— PROBLEM STATEMENT —
Write out the data below in full. Keep it exact.

Stored data
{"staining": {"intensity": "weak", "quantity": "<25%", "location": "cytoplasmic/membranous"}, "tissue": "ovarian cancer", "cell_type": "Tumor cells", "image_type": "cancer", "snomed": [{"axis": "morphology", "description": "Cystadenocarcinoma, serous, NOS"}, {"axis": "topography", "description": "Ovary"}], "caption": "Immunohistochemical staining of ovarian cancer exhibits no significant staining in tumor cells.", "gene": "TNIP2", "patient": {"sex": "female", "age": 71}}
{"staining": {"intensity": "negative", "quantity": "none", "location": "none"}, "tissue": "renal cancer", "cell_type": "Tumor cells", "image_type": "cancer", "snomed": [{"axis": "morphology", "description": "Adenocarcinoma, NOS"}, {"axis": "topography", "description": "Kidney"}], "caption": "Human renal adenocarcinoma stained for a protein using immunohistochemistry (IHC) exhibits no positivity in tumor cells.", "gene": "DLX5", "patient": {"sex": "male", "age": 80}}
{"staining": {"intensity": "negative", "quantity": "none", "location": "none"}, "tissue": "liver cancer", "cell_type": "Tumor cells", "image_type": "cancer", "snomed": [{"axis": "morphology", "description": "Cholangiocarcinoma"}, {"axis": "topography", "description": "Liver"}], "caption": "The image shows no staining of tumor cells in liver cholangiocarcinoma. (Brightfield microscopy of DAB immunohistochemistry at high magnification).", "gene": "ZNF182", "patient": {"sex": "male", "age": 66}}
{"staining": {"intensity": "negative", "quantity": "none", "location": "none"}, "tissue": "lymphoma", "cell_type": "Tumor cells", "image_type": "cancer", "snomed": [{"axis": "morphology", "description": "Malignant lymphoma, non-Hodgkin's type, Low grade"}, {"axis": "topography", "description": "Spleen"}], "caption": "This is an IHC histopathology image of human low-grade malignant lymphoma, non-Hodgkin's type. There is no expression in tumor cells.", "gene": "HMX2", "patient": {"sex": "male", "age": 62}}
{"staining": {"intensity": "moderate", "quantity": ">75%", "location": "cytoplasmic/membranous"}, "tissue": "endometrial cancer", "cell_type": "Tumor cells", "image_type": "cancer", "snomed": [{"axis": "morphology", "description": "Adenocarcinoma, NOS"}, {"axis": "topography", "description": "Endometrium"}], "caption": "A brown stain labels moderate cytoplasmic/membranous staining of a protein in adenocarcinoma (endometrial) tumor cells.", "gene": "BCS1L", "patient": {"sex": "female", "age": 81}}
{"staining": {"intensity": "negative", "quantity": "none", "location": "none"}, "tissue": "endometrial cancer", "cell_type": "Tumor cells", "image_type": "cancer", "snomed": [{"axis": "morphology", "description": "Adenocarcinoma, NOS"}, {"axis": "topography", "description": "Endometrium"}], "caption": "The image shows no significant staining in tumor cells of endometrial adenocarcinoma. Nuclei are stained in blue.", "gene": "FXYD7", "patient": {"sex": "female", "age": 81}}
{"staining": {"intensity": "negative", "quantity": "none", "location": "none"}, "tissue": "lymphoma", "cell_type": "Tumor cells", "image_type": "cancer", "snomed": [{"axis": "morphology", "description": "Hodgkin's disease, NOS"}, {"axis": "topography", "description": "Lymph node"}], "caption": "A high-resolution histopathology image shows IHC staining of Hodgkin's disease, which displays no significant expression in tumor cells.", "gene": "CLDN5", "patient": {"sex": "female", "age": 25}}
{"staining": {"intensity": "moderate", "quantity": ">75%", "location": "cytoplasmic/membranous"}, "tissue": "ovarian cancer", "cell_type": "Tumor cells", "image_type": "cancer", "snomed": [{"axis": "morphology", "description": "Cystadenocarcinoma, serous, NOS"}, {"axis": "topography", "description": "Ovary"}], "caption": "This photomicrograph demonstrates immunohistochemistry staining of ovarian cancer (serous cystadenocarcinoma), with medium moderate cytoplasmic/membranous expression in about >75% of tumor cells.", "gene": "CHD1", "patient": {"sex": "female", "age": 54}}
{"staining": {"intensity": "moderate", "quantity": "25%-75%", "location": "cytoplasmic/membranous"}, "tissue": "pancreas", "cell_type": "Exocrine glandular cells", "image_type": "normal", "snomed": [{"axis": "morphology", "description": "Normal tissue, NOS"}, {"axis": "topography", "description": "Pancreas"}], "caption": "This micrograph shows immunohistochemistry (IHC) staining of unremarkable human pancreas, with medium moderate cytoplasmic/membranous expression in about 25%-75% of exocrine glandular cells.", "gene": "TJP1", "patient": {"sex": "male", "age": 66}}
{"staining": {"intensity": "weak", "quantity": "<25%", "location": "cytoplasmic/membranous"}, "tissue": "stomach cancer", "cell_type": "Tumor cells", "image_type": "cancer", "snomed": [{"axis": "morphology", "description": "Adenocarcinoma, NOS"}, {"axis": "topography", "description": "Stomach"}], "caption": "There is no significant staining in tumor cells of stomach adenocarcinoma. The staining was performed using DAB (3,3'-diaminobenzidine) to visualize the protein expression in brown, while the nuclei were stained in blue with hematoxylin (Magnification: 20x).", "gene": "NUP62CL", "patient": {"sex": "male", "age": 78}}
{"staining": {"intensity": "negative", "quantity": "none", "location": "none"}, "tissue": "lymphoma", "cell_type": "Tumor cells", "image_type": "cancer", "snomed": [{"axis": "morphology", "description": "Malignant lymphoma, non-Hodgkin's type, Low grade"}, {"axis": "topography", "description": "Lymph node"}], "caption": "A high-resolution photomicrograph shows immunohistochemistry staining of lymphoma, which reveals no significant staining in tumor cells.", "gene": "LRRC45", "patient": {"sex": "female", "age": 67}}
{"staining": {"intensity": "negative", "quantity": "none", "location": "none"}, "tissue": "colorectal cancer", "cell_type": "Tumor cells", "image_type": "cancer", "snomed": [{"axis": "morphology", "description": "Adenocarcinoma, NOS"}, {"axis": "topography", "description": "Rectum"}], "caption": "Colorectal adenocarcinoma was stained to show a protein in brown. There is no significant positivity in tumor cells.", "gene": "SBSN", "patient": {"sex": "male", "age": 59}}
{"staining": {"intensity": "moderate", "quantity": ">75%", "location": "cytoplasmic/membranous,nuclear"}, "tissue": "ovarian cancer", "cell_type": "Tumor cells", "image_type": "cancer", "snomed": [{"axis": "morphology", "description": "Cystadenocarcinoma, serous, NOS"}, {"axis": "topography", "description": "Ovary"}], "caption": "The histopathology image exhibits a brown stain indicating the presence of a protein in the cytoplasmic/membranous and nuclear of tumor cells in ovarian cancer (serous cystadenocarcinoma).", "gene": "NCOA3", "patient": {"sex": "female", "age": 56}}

— SOLUTION TO THE EXERCISE —
{"staining": {"intensity": "weak", "quantity": "<25%", "location": "cytoplasmic/membranous"}, "tissue": "ovarian cancer", "cell_type": "Tumor cells", "image_type": "cancer", "snomed": [{"axis": "morphology", "description": "Cystadenocarcinoma, serous, NOS"}, {"axis": "topography", "description": "Ovary"}], "caption": "Immunohistochemical staining of ovarian cancer exhibits no significant staining in tumor cells.", "gene": "TNIP2", "patient": {"sex": "female", "age": 71}}
{"staining": {"intensity": "negative", "quantity": "none", "location": "none"}, "tissue": "renal cancer", "cell_type": "Tumor cells", "image_type": "cancer", "snomed": [{"axis": "morphology", "description": "Adenocarcinoma, NOS"}, {"axis": "topography", "description": "Kidney"}], "caption": "Human renal adenocarcinoma stained for a protein using immunohistochemistry (IHC) exhibits no positivity in tumor cells.", "gene": "DLX5", "patient": {"sex": "male", "age": 80}}
{"staining": {"intensity": "negative", "quantity": "none", "location": "none"}, "tissue": "liver cancer", "cell_type": "Tumor cells", "image_type": "cancer", "snomed": [{"axis": "morphology", "description": "Cholangiocarcinoma"}, {"axis": "topography", "description": "Liver"}], "caption": "The image shows no staining of tumor cells in liver cholangiocarcinoma. (Brightfield microscopy of DAB immunohistochemistry at high magnification).", "gene": "ZNF182", "patient": {"sex": "male", "age": 66}}
{"staining": {"intensity": "negative", "quantity": "none", "location": "none"}, "tissue": "lymphoma", "cell_type": "Tumor cells", "image_type": "cancer", "snomed": [{"axis": "morphology", "description": "Malignant lymphoma, non-Hodgkin's type, Low grade"}, {"axis": "topography", "description": "Spleen"}], "caption": "This is an IHC histopathology image of human low-grade malignant lymphoma, non-Hodgkin's type. There is no expression in tumor cells.", "gene": "HMX2", "patient": {"sex": "male", "age": 62}}
{"staining": {"intensity": "moderate", "quantity": ">75%", "location": "cytoplasmic/membranous"}, "tissue": "endometrial cancer", "cell_type": "Tumor cells", "image_type": "cancer", "snomed": [{"axis": "morphology", "description": "Adenocarcinoma, NOS"}, {"axis": "topography", "description": "Endometrium"}], "caption": "A brown stain labels moderate cytoplasmic/membranous staining of a protein in adenocarcinoma (endometrial) tumor cells.", "gene": "BCS1L", "patient": {"sex": "female", "age": 81}}
{"staining": {"intensity": "negative", "quantity": "none", "location": "none"}, "tissue": "endometrial cancer", "cell_type": "Tumor cells", "image_type": "cancer", "snomed": [{"axis": "morphology", "description": "Adenocarcinoma, NOS"}, {"axis": "topography", "description": "Endometrium"}], "caption": "The image shows no significant staining in tumor cells of endometrial adenocarcinoma. Nuclei are stained in blue.", "gene": "FXYD7", "patient": {"sex": "female", "age": 81}}
{"staining": {"intensity": "negative", "quantity": "none", "location": "none"}, "tissue": "lymphoma", "cell_type": "Tumor cells", "image_type": "cancer", "snomed": [{"axis": "morphology", "description": "Hodgkin's disease, NOS"}, {"axis": "topography", "description": "Lymph node"}], "caption": "A high-resolution histopathology image shows IHC staining of Hodgkin's disease, which displays no significant expression in tumor cells.", "gene": "CLDN5", "patient": {"sex": "female", "age": 25}}
{"staining": {"intensity": "moderate", "quantity": ">75%", "location": "cytoplasmic/membranous"}, "tissue": "ovarian cancer", "cell_type": "Tumor cells", "image_type": "cancer", "snomed": [{"axis": "morphology", "description": "Cystadenocarcinoma, serous, NOS"}, {"axis": "topography", "description": "Ovary"}], "caption": "This photomicrograph demonstrates immunohistochemistry staining of ovarian cancer (serous cystadenocarcinoma), with medium moderate cytoplasmic/membranous expression in about >75% of tumor cells.", "gene": "CHD1", "patient": {"sex": "female", "age": 54}}
{"staining": {"intensity": "moderate", "quantity": "25%-75%", "location": "cytoplasmic/membranous"}, "tissue": "pancreas", "cell_type": "Exocrine glandular cells", "image_type": "normal", "snomed": [{"axis": "morphology", "description": "Normal tissue, NOS"}, {"axis": "topography", "description": "Pancreas"}], "caption": "This micrograph shows immunohistochemistry (IHC) staining of unremarkable human pancreas, with medium moderate cytoplasmic/membranous expression in about 25%-75% of exocrine glandular cells.", "gene": "TJP1", "patient": {"sex": "male", "age": 66}}
{"staining": {"intensity": "weak", "quantity": "<25%", "location": "cytoplasmic/membranous"}, "tissue": "stomach cancer", "cell_type": "Tumor cells", "image_type": "cancer", "snomed": [{"axis": "morphology", "description": "Adenocarcinoma, NOS"}, {"axis": "topography", "description": "Stomach"}], "caption": "There is no significant staining in tumor cells of stomach adenocarcinoma. The staining was performed using DAB (3,3'-diaminobenzidine) to visualize the protein expression in brown, while the nuclei were stained in blue with hematoxylin (Magnification: 20x).", "gene": "NUP62CL", "patient": {"sex": "male", "age": 78}}
{"staining": {"intensity": "negative", "quantity": "none", "location": "none"}, "tissue": "lymphoma", "cell_type": "Tumor cells", "image_type": "cancer", "snomed": [{"axis": "morphology", "description": "Malignant lymphoma, non-Hodgkin's type, Low grade"}, {"axis": "topography", "description": "Lymph node"}], "caption": "A high-resolution photomicrograph shows immunohistochemistry staining of lymphoma, which reveals no significant staining in tumor cells.", "gene": "LRRC45", "patient": {"sex": "female", "age": 67}}
{"staining": {"intensity": "negative", "quantity": "none", "location": "none"}, "tissue": "colorectal cancer", "cell_type": "Tumor cells", "image_type": "cancer", "snomed": [{"axis": "morphology", "description": "Adenocarcinoma, NOS"}, {"axis": "topography", "description": "Rectum"}], "caption": "Colorectal adenocarcinoma was stained to show a protein in brown. There is no significant positivity in tumor cells.", "gene": "SBSN", "patient": {"sex": "male", "age": 59}}
{"staining": {"intensity": "moderate", "quantity": ">75%", "location": "cytoplasmic/membranous,nuclear"}, "tissue": "ovarian cancer", "cell_type": "Tumor cells", "image_type": "cancer", "snomed": [{"axis": "morphology", "description": "Cystadenocarcinoma, serous, NOS"}, {"axis": "topography", "description": "Ovary"}], "caption": "The histopathology image exhibits a brown stain indicating the presence of a protein in the cytoplasmic/membranous and nuclear of tumor cells in ovarian cancer (serous cystadenocarcinoma).", "gene": "NCOA3", "patient": {"sex": "female", "age": 56}}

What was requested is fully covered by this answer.